▶ [Data supplied]:
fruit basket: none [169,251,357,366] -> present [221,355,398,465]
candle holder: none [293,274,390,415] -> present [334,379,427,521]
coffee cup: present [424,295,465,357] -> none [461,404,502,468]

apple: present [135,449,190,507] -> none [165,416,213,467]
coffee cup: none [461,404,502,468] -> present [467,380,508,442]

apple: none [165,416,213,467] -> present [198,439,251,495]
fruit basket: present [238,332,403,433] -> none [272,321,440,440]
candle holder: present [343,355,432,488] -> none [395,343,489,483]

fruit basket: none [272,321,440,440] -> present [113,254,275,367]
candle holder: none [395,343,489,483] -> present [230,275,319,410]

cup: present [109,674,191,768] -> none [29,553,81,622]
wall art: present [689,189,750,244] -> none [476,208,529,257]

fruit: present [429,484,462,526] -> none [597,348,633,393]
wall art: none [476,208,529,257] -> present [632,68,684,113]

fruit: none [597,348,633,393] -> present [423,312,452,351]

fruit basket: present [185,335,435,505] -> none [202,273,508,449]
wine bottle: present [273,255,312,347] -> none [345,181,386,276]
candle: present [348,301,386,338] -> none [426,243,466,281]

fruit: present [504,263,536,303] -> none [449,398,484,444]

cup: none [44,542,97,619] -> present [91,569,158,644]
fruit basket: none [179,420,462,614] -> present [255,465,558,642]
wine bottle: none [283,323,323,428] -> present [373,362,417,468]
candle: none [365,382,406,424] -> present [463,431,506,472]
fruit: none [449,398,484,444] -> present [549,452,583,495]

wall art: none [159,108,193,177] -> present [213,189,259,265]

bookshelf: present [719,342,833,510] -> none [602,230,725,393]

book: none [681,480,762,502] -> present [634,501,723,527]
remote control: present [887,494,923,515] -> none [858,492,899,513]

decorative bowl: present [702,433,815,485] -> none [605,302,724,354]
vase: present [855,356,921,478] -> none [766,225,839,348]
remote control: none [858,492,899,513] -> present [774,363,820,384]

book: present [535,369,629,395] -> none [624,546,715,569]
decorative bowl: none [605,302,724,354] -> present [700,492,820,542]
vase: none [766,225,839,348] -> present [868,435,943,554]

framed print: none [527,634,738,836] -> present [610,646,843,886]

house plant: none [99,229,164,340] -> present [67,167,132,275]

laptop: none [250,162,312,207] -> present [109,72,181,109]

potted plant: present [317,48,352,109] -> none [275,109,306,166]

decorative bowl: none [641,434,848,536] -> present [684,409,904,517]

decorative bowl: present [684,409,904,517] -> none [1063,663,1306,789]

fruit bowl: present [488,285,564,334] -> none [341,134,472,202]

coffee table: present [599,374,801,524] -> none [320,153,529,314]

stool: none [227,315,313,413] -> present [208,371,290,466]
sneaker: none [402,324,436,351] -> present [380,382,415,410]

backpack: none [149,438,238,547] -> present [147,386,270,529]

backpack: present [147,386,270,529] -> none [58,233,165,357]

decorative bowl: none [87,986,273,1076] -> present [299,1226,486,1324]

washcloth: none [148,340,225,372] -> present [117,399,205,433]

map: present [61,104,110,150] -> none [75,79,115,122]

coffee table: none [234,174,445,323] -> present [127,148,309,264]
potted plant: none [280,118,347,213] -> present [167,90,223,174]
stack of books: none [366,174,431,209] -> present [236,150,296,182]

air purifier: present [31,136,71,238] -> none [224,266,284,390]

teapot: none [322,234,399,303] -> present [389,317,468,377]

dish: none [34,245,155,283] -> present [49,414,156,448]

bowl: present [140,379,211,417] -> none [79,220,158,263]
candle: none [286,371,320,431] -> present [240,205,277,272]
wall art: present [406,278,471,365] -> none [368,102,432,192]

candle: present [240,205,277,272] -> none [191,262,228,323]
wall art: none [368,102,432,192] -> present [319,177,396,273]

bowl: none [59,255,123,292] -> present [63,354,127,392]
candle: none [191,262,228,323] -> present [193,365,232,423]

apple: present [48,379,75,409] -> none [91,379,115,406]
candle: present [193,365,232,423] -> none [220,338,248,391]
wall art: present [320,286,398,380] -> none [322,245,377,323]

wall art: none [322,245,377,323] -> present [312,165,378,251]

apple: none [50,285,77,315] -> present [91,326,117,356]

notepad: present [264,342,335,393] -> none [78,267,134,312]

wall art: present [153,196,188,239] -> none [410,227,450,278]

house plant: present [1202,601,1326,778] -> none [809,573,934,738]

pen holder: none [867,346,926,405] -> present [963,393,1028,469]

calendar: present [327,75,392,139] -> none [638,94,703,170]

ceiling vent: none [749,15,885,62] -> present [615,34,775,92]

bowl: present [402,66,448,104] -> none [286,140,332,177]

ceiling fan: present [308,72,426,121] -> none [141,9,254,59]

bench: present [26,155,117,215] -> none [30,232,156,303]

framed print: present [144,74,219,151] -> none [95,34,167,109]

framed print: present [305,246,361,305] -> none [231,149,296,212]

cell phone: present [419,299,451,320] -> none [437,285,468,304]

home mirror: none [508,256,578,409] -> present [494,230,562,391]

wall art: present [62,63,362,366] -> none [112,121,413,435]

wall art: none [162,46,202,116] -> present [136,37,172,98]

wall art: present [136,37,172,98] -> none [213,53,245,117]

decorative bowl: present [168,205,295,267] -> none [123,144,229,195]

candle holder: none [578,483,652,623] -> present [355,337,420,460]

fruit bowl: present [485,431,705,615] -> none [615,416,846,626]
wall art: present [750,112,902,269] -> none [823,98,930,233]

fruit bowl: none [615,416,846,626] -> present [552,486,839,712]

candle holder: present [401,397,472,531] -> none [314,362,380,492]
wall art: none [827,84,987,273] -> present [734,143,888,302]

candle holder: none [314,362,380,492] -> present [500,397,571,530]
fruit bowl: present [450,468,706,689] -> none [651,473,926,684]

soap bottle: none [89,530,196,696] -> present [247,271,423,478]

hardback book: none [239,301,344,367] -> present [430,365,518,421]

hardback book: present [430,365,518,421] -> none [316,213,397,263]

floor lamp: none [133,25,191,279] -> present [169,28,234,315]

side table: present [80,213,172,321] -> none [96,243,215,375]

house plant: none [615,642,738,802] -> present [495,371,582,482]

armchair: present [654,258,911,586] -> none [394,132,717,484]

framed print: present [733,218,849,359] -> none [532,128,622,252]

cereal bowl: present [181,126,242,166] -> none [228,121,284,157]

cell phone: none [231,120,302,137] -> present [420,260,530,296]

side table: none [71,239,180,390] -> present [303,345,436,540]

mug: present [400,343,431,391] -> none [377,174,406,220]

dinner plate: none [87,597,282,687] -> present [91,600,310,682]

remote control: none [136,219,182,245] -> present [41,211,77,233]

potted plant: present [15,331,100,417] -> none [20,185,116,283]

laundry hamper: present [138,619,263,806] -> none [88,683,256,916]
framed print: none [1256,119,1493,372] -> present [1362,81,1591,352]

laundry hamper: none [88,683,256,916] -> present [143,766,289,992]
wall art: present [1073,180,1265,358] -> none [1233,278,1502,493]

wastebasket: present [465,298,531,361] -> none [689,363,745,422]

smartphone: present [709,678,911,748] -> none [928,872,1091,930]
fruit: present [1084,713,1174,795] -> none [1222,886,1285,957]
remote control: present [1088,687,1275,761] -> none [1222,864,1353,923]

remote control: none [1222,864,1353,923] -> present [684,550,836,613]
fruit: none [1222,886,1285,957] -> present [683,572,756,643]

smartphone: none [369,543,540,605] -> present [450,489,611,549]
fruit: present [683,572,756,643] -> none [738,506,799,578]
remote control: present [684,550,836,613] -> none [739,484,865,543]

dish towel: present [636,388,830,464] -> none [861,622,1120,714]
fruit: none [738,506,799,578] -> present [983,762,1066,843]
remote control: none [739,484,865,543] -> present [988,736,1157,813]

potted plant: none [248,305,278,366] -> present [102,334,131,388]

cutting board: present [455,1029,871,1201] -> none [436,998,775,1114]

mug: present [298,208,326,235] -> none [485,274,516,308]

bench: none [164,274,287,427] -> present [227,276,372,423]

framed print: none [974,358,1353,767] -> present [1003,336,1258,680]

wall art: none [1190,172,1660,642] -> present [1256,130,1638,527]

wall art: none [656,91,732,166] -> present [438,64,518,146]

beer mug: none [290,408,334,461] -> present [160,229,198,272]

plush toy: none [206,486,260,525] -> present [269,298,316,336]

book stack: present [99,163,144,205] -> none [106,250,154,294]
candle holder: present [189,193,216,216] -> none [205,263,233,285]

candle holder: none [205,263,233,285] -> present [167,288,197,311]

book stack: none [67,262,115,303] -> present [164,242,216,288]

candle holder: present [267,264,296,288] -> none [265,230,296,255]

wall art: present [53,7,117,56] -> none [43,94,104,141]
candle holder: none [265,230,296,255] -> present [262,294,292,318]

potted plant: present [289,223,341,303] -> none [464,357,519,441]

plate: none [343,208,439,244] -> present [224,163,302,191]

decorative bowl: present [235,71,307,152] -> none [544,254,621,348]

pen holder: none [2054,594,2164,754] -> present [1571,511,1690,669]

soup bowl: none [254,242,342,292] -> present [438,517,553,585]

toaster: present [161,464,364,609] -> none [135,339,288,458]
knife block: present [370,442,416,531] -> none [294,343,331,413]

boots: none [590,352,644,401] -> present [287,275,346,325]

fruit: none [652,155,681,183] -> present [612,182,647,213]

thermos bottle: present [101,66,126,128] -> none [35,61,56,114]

▶ [The problem]: Please copy, exactly as written, every line in the listing above from the line with "fruit bowl: present [450,468,706,689]" up to and including the line with "hardback book: none".

▶ [Exercise solution]:
fruit bowl: present [450,468,706,689] -> none [651,473,926,684]

soap bottle: none [89,530,196,696] -> present [247,271,423,478]

hardback book: none [239,301,344,367] -> present [430,365,518,421]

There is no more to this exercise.